Tuesday, March 01, 2011
In Memoriam: Taos Participant Sandra Jones, December 18, 1948-November 27, 2010
Sandra Jones, who attended the Taos Conference last year, passed away in November after many years of illness. She took Jane Ciabbatari's workshop--that's her on the far right in the above photo. Sandra was a beloved member of her writing community in Seattle. Wilhemina Condon, who also came to Taos and knew Sandra well throughout her cancer, wrote this remembrance:
Sandra received a small reprieve last summer, a small, but valuable, gift of time. By July her battle with cancer was at an uneasy stalemate. She wanted to spend her time writing. She wanted to go to the Taos Summer Writers’ Conference. She wanted to work on her craft. She had become a serious writer. It was a good week. She was a diligent student, completing every assignment and attending every lecture. She took copious notes. She worked hard and felt she was making progress. Her teacher, Jane Ciabattari, recognized her talent and praised her work. She was writing strong and well.

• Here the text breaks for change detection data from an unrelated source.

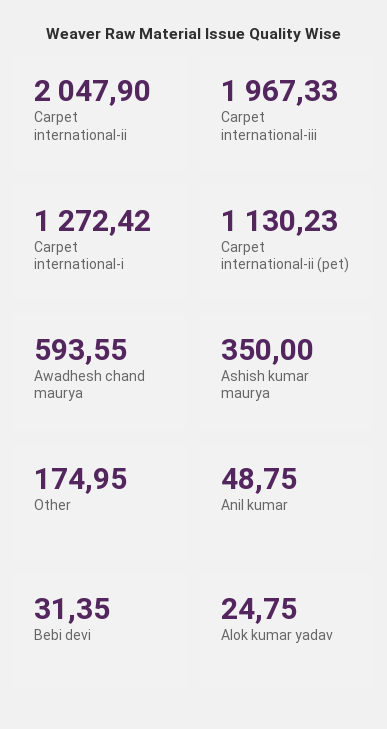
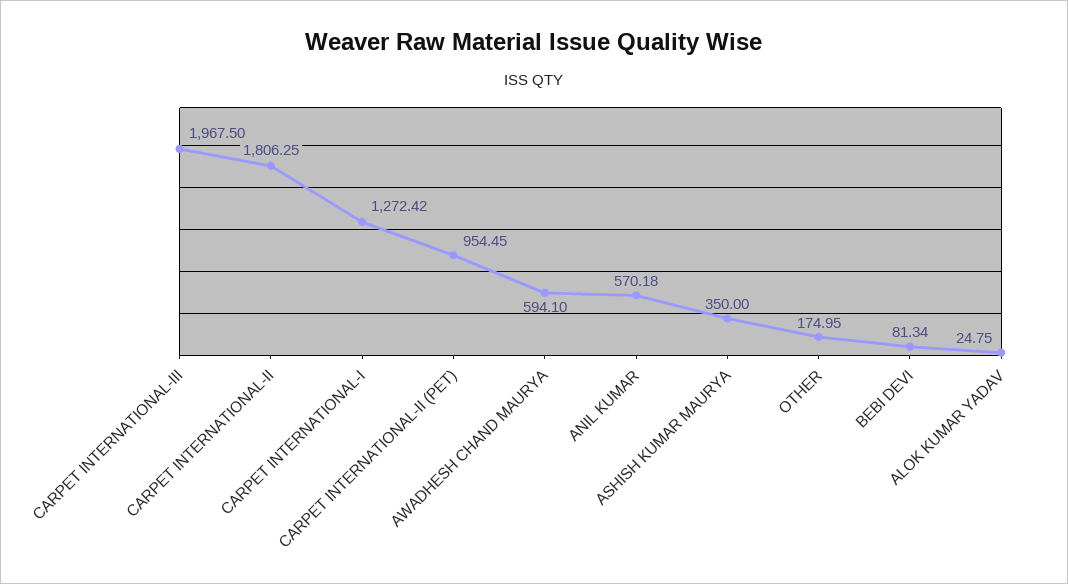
Carpet international-ii: 2047.9 -> 1806.25
Carpet international-iii: 1967.33 -> 1967.5
Carpet international-ii (pet): 1130.23 -> 954.45
Awadhesh chand maurya: 593.55 -> 594.1
Anil kumar: 48.75 -> 570.18
Bebi devi: 31.35 -> 81.34

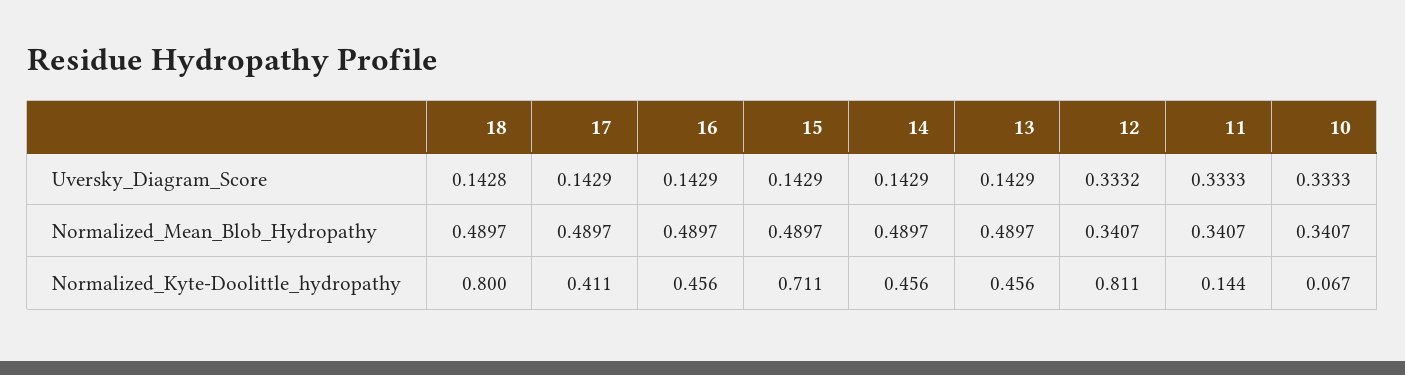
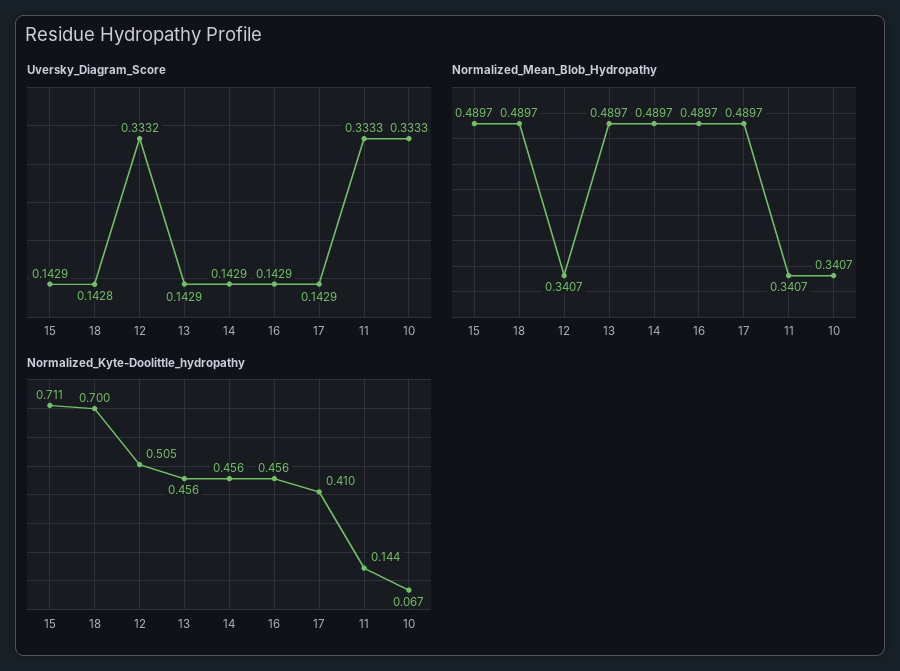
Normalized_Kyte-Doolittle_hydropathy, 18: 0.8 -> 0.7
Normalized_Kyte-Doolittle_hydropathy, 17: 0.411 -> 0.41
Normalized_Kyte-Doolittle_hydropathy, 12: 0.811 -> 0.505

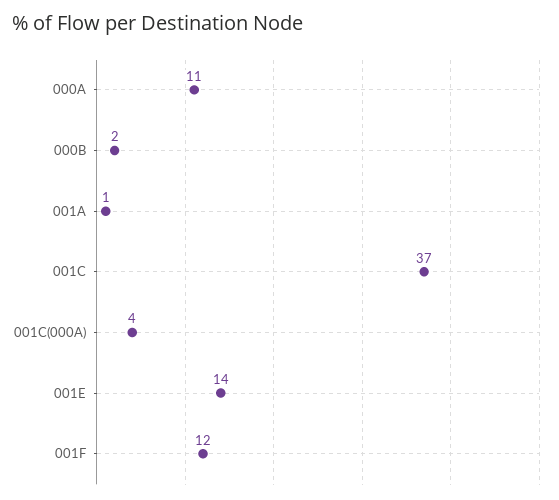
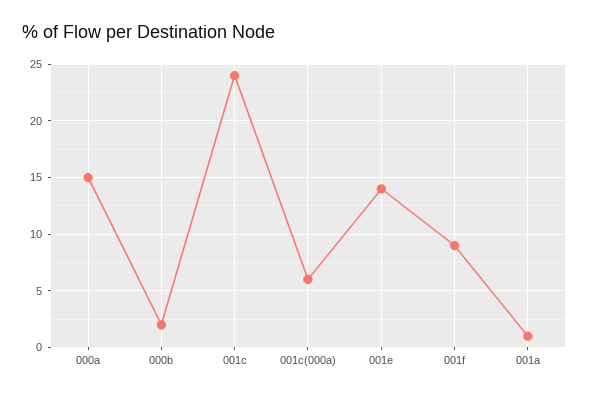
000A: 11 -> 15
001C: 37 -> 24
001C(000A): 4 -> 6
001F: 12 -> 9

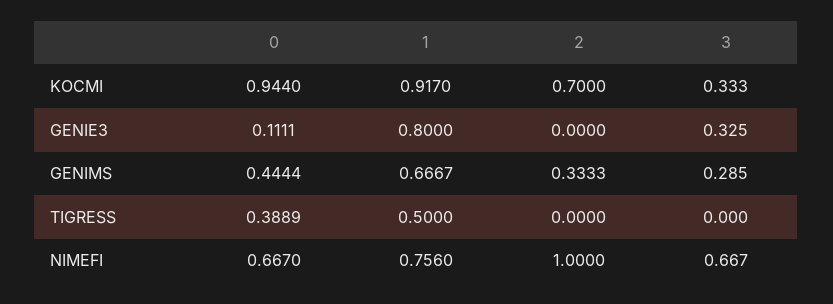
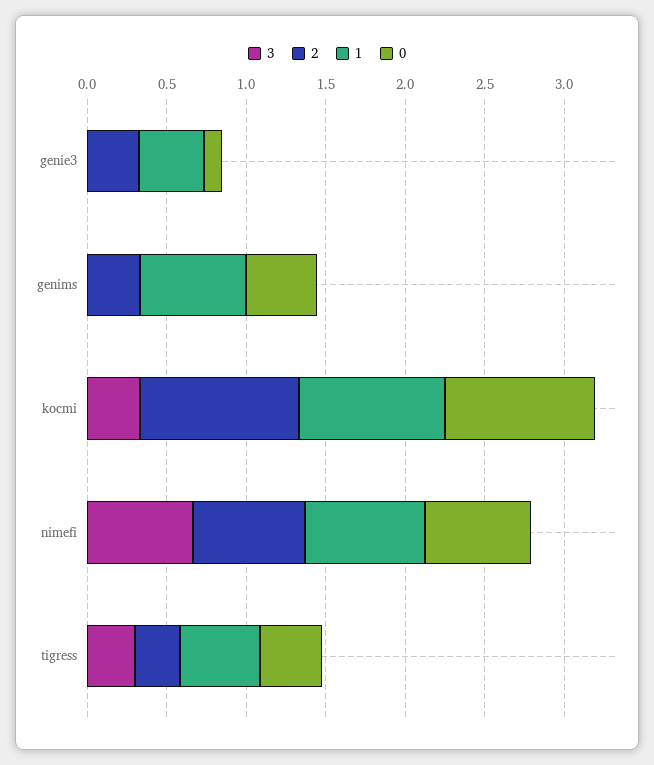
2, KOCMI: 0.7 -> 1
1, GENIE3: 0.8 -> 0.4
2, GENIE3: 0 -> 0.3
3, GENIE3: 0.325 -> 0
3, GENIMS: 0.285 -> 0
2, TIGRESS: 0 -> 0.3
3, TIGRESS: 0 -> 0.3
2, NIMEFI: 1 -> 0.7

Four months later I drove Sandra home from the hospital late at night in an artic snowstorm that hit Seattle just before Thanksgiving. Her time was running out. We drove slowly through the empty snow hushed streets. There were abandoned cars on the road and the moon was bright. Everything looked familiar and unfamiliar under the mounds of snow. Time seemed to pause and then mercifully stopped and we were alone in the universe, just two travelers in time, together in those suspended seconds. I remembered such a moment at Taos driving with Sandra down a red clay road on a hot July afternoon. We had taken a wrong turn that turned out to be right and found ourselves in the middle of nowhere stunned into silence by the sheer magnitude of a New Mexico sunset. I remember feeling small and important at the same time as the universe expanded before us.
Sandra must have thought of that sunset too because she smiled at me and said, “Taos.”